Write what comes next in the passage about New York subway map design, starting right after its last sentence.

### Given passage:
*** Block opens ***

The current map seems to have been designed with generosity in mind, conceived by tour guide and historian John Tauranac, who’d had no professional design training. Some designers consider it an embarrassment, with lines so delicate that you have to ask someone to move their hair to decipher them. But the more proportional, sprawling lines also give a more realistic estimate of how long it takes to get to JFK, and then the details recede into the subway car walls. Its beige islands have gentle, rounded coasts on a kind blue sea, a safe distance from Staten Island.

Soon, if New York goes for the update, the Earth will flatten into a Tetris block, various islands will sink beneath the ocean, and the Mob Wives will drift close enough to hit Manhattan with a high heel. Vignelli’s original map is a design manifesto in efficiency over redundant realism. Striking. Timeless. Clear, bright lines that straighten up the tangle of the dispersed track into tidy parallel angles. The arrangement helped earn Vignelli a reputation as “one of the greatest graphic designers of the 20th century.” Later in life, he maintained that his map was “perfect.”

*** Block closes ***

### Data:

*** Block opens ***

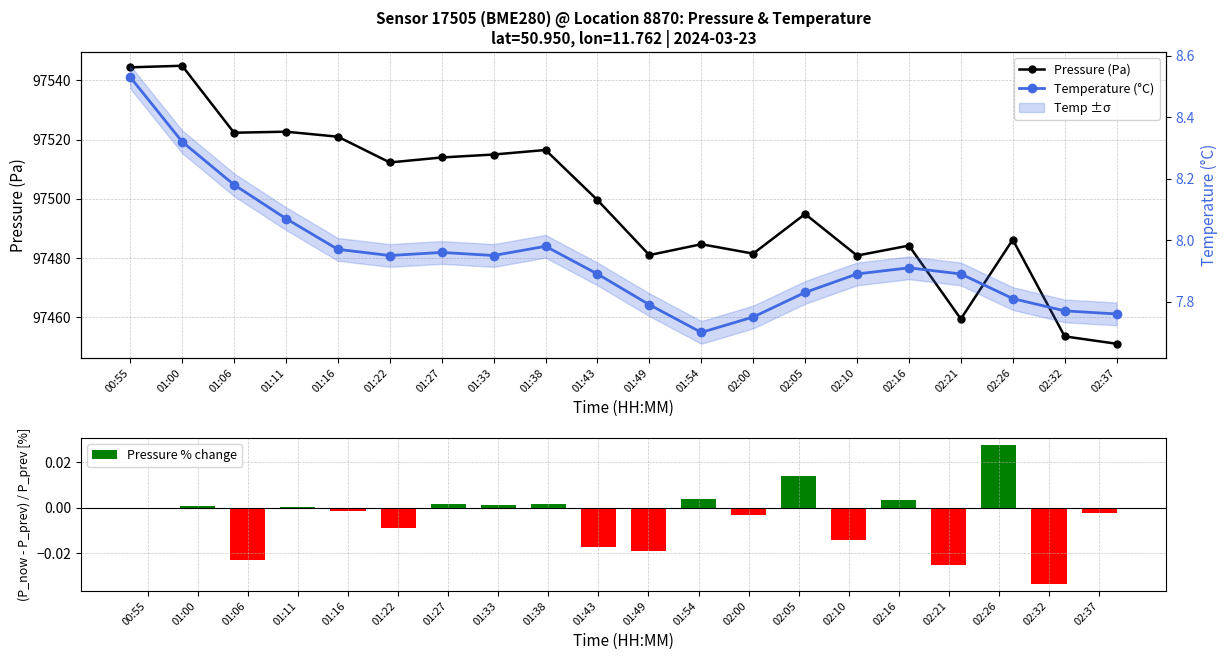

Count the number of categories in the chart.

20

*** Block closes ***

### Task output:
But the map also infamously edited irrelevant parks and condensed landmasses, to the extent that people left the subway disoriented; in 2006, the New York Times wrote that “[t]ourists were getting off the subway at the bottom of Central Park and trying to stroll to the top, for example, expecting a 30-minute walk.” Manhattan is chonky, and the airport is for ants. Neighbourhoods where the subway ends are gone.

The map argument was so contentious that a 1978 debate between the designers at Cooper Union inspired a book. Vignelli said the new map made him want to “puke.” Tauranac later told Gothamist that Vignelli “felt that he was above it all.”

In 2006, Vignelli told the New York Times that he didn’t need spatial accuracy because that’s not the purpose of this map. “Of course I know Central Park is rectangular and not square,” he said. “Of course I know the park is green, and not grey. Who cares? You want to go from Point A to Point B, period.”

The sea is blue in the update. Assuming people don’t freak out, the timeline to retire the current one is unclear.